Alex Cobb didn’t get the win tonight (and he won’t care one bit), because the Rays offense really came alive after he had left the game. In the sixth, Matt Duffy squirted a line drive the other way for a double, and then Morrison blasted a no-doubter to deep center. In the seventh, Luke Maile hit a leadoff homer over the short wall in the left-field corner, Logan Morrison got on base once again and then came home on a Kevin Kiermaier triple, and Brad Miller brought the score to 8-2 on a well-hit home run of his own.
Some other notes:
- It didn’t go in the box score when Endwin Encarnacion hit his RBI double in the first inning, but Kevin Kiermaier’s throw from the wall was good enough to earn an assist. It was right on the money and it beat Encarnacion to second base, but Brad Miller, running over from first to receive the throw, was behind the play. I guess that’s the kind of thing that happens when your first baseman is a shortstop still learning the position.

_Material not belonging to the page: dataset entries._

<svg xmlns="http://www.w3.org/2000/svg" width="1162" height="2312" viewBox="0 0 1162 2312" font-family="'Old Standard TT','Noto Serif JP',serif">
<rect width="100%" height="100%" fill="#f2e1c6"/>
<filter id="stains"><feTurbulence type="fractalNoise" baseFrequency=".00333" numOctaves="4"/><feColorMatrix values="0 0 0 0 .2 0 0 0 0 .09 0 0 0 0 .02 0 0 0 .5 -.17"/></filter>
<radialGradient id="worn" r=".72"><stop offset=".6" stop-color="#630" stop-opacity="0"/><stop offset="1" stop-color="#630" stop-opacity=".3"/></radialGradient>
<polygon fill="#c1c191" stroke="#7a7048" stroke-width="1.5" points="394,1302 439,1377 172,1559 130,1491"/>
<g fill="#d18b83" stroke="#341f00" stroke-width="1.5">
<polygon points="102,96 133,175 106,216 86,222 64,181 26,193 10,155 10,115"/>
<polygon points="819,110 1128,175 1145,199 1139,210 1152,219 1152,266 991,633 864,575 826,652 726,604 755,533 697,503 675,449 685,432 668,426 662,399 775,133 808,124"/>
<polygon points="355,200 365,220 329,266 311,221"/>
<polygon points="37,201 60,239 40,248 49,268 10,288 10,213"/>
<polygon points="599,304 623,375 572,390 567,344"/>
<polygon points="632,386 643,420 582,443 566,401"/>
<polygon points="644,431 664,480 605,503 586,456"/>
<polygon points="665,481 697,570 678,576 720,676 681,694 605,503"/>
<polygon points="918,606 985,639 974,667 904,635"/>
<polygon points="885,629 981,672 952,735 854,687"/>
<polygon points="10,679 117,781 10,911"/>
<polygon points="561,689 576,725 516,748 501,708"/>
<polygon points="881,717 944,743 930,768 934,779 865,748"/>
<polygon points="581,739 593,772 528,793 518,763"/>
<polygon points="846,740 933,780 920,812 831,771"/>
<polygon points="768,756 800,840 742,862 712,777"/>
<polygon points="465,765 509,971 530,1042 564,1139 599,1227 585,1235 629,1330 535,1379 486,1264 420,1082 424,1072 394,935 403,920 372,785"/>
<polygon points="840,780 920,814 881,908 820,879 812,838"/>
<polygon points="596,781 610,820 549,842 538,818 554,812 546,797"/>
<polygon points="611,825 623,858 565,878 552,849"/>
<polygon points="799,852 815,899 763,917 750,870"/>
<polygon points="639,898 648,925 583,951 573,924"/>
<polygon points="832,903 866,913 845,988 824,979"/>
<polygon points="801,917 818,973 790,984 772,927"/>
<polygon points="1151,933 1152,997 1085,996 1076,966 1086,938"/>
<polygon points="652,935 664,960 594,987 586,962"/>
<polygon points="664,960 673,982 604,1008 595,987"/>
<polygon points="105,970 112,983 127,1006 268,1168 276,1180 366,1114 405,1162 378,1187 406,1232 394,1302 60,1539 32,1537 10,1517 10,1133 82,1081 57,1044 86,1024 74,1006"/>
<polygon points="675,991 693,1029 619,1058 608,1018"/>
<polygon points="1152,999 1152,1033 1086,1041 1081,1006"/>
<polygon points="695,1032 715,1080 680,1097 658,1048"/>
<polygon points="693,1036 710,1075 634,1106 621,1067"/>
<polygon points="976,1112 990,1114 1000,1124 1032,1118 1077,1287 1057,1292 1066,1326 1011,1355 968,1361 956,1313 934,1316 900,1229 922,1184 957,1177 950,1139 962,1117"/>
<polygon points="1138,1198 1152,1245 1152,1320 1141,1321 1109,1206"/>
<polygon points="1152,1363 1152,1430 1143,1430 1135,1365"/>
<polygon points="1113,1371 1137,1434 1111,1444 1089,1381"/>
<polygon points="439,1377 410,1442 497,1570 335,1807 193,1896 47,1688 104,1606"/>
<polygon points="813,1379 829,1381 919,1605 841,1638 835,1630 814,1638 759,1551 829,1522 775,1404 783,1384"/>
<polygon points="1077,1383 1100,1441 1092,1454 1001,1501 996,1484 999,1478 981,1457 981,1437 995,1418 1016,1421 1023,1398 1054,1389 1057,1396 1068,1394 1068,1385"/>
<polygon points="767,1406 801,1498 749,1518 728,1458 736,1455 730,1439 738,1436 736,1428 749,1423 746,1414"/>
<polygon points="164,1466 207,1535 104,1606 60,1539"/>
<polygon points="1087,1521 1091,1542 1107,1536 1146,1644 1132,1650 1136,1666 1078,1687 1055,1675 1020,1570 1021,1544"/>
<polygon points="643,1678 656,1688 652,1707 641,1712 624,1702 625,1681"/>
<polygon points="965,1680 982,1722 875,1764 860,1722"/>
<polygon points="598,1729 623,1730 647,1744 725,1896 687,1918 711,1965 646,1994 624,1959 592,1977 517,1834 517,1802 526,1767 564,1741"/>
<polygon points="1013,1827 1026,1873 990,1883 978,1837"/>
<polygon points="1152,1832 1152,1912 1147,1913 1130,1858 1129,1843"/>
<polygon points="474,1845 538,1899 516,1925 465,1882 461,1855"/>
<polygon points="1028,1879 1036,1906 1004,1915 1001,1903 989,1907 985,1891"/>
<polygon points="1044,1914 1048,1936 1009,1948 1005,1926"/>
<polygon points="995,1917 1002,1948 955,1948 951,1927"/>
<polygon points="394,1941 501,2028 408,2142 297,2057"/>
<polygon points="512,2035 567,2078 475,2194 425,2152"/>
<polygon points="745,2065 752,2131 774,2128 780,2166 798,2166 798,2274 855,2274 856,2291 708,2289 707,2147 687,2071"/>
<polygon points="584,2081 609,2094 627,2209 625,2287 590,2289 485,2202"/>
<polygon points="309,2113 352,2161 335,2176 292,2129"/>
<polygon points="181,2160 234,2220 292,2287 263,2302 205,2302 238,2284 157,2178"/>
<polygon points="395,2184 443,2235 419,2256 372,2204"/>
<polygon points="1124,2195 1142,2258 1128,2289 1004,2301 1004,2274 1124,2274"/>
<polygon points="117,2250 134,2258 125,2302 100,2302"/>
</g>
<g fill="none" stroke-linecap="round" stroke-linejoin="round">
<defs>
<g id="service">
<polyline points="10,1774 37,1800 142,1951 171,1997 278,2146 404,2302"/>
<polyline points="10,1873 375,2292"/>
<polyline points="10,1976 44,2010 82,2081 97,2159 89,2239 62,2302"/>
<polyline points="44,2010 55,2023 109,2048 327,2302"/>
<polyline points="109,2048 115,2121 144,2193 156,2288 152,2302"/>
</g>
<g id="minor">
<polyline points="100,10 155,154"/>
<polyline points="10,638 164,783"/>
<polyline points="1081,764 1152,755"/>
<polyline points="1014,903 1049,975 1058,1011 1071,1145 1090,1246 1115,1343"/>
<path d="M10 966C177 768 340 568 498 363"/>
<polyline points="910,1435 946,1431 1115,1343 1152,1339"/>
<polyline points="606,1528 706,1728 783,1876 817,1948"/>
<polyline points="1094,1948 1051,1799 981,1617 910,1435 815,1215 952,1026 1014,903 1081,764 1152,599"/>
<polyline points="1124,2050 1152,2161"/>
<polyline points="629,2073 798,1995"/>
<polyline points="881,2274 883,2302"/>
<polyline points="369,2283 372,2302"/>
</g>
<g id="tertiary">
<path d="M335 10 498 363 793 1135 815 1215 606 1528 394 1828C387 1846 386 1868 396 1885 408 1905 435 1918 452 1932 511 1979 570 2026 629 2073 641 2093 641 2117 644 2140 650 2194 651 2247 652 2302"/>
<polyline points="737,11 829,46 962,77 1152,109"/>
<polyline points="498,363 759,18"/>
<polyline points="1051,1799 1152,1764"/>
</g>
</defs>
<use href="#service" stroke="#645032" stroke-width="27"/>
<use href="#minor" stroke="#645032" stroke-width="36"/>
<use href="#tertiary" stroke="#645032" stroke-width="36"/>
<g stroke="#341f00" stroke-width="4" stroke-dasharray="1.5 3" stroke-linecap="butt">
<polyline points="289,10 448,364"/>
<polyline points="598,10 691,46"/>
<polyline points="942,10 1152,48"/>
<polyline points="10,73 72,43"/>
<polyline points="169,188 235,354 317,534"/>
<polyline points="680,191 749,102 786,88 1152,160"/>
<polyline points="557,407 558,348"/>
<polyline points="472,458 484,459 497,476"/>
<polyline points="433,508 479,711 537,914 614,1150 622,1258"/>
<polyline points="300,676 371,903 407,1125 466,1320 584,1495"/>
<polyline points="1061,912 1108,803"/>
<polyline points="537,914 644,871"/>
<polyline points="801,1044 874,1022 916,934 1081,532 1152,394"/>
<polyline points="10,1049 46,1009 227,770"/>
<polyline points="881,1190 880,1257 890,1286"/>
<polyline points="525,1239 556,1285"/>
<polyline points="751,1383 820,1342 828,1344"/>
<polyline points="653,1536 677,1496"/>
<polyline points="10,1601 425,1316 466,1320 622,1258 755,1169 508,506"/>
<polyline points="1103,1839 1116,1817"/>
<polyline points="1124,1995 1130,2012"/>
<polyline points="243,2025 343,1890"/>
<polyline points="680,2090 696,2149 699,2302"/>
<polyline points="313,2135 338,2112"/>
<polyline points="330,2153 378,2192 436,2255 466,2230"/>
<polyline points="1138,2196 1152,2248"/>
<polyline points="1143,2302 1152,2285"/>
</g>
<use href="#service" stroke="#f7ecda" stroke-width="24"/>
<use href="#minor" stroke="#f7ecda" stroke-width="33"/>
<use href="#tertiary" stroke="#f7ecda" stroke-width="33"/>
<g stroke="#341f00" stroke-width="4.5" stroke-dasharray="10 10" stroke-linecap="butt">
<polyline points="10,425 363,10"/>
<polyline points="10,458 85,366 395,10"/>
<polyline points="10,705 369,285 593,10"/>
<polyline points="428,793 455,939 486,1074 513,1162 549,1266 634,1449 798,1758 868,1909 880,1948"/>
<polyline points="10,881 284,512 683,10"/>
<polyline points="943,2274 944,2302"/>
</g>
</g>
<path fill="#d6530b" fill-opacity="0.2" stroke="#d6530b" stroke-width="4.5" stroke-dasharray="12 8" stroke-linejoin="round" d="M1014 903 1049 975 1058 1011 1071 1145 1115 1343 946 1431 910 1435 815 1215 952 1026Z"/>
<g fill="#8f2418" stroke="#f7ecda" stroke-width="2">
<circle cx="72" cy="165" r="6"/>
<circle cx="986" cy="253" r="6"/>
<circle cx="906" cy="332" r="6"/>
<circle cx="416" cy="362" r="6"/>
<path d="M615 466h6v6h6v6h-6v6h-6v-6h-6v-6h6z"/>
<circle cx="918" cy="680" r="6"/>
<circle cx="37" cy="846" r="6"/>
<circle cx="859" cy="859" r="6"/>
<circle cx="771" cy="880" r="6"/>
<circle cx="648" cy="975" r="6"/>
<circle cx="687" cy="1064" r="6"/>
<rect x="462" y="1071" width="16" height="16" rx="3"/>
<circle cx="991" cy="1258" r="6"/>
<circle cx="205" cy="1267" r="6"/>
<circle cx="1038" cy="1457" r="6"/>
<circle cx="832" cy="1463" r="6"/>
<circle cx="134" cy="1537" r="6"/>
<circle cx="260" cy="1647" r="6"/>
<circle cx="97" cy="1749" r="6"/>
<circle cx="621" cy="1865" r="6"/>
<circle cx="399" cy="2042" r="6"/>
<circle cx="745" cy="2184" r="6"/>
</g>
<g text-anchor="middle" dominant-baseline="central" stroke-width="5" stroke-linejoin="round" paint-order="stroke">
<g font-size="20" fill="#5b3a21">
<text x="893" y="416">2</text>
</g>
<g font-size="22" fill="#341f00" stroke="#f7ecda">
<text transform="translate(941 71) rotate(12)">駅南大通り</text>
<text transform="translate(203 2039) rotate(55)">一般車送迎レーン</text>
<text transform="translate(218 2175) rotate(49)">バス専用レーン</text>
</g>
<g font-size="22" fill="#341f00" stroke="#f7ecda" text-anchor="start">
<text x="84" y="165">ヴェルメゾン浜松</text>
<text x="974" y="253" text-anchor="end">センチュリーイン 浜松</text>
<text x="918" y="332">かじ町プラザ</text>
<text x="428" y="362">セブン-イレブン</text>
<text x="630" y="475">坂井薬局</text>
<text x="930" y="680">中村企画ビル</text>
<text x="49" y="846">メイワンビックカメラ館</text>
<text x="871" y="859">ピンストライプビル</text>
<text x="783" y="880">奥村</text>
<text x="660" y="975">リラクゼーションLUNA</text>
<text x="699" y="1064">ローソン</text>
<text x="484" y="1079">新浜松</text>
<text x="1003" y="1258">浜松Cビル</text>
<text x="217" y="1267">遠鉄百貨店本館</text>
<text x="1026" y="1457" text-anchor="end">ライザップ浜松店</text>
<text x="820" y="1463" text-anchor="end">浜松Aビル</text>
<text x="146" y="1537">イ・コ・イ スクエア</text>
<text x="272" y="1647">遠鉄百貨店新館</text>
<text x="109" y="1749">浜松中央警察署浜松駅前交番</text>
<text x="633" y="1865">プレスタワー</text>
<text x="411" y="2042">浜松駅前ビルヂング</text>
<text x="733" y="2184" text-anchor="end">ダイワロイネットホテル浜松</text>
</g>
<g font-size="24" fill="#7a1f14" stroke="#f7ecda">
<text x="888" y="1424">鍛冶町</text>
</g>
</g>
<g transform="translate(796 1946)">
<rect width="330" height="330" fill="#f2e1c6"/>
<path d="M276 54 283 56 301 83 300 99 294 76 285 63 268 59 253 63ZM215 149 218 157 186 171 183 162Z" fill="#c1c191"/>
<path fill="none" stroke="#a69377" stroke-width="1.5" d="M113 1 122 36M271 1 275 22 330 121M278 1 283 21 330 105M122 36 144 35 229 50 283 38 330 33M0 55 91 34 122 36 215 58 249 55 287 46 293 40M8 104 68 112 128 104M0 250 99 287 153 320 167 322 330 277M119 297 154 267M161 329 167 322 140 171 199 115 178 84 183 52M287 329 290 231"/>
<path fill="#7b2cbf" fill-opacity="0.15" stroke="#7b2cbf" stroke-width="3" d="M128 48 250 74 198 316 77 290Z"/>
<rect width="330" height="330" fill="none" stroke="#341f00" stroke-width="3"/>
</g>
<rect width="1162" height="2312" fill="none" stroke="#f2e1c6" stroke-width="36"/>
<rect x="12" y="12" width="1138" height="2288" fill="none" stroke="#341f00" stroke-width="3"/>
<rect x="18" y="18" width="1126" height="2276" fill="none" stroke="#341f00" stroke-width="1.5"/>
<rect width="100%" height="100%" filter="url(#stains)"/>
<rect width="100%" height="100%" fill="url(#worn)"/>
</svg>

- It’s Childhood Cancer Awareness Month. The Rays were wearing special shirts for batting practice that will be autographed and auctioned off at mlb.com/auction to benefit cancer research (including Moffitt).
- BA gave an amusing monologue about the only game he’s attended since college as a fan (Cobb was pitching). He did not have a good time. In fact, he called coming to a baseball game and watching “brutal.”
- BA, on Kevin Kiermaier’s RBI triple that scored Logan Forsythe from first base: “And look at Logan mortar. Or motor. Either one. He got there.”
- Knuckleballer Eddie Gamboa made his major league debut, becoming, at 31, the second oldest player to bake his debut for the Rays. He didn’t really throw strikes, but hey, he’s cool. And he has a good fastball for a knuckleball pitcher.